In this study, the way parents touched their small children in playgrounds was compared in Paris and Miami. How adolescents touched each other in McDonald’s restaurants was also compared in Paris and Miami. The French children, who received more physical affection from their parents, were less physically and verbally aggressive towards their peers in the playground. The French adolescents were also more physically affectionate towards each other and showed less verbal and physical aggression.
The receivers of touch aren’t the only ones who benefit. In one study, when depressed mothers massaged their infants, not only did their infants show improved growth and development but the mothers’ depression levels also decreased. This two-way advantage was again seen in a study exploring the effects of touch between infants and the elderly. When elderly volunteers had the opportunity to massage infants, their stress hormones decreased and after one month they needed fewer doctors’ appointments. Such practice seems a wonderful way to simultaneously spread the benefits of touch across generations.

=== Required action 1 ===
In the passage on touch, which two cities were compared?
=== Required action 2 ===
From the passage on touch, list each benefit it reports for the people who gave the touch rather than received it.
=== Required action 3 ===
Please continue the passage on touch, starting after its last sentence.

=== Data for analysis ===
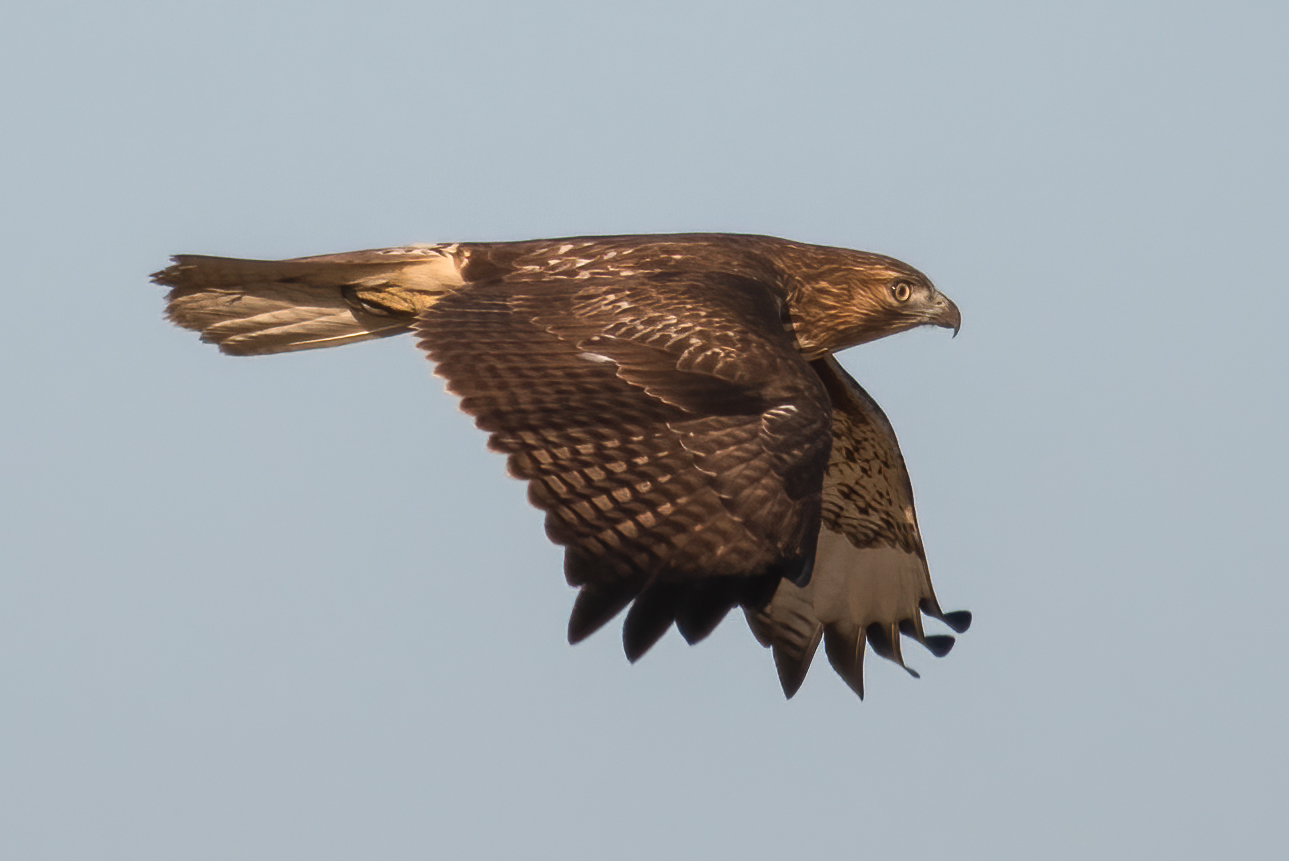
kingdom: Animalia
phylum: Chordata
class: Aves
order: Accipitriformes
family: Accipitridae
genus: Buteo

=== Response box 1 ===
Paris and Miami.

=== Response box 2 ===
- The depressed mothers' depression levels decreased.
- The elderly volunteers' stress hormones decreased.
- After one month, the elderly volunteers needed fewer doctors' appointments.

=== Response box 3 ===
All this talk about touch can make some people uncomfortable. After all, what about inappropriate touch and the widespread taboos so prevalent in today’s society? Here is where it’s crucial to recognise just how important intention is when you touch someone, because touch is a powerful and accurate communicator of one’s emotions. Research psychologist Matthew Hertenstein demonstrated this when he had volunteers attempt to communicate a list of emotions to a blindfolded stranger through touch.
Hertenstein found that the receivers of touch were able to decode anger, fear, disgust, love, gratitude, sympathy, happiness and sadness with a surprisingly high accuracy of up to 78 per cent, based on touch alone. So when we talk of the power of touch to help people thrive and grow emotionally and cognitively, we refer to appropriate or loving touch.
The need for appropriate and loving touch appears to be so pressing today that, not only can you have a massage, you can even seek out the services of professional cuddler. For around $80 you can sign up for an hour of strictly platonic cuddling, hand holding and hair stroking. You can also do an accredited diploma in cuddle therapy and become a professional cuddler yourself.
The existence of a professional cuddling service suggests we have overlooked the importance of touch in a society where there are so many restrictions on touch in educational and professional settings, and where practices such as controlled crying for infants have gained popularity. While these restrictions and practices may have their place, they have led us to overlook how critical it is to soothe our children with a hug, to stop for a moment and just stroke our partner’s arm, or to hug a dear and needy friend.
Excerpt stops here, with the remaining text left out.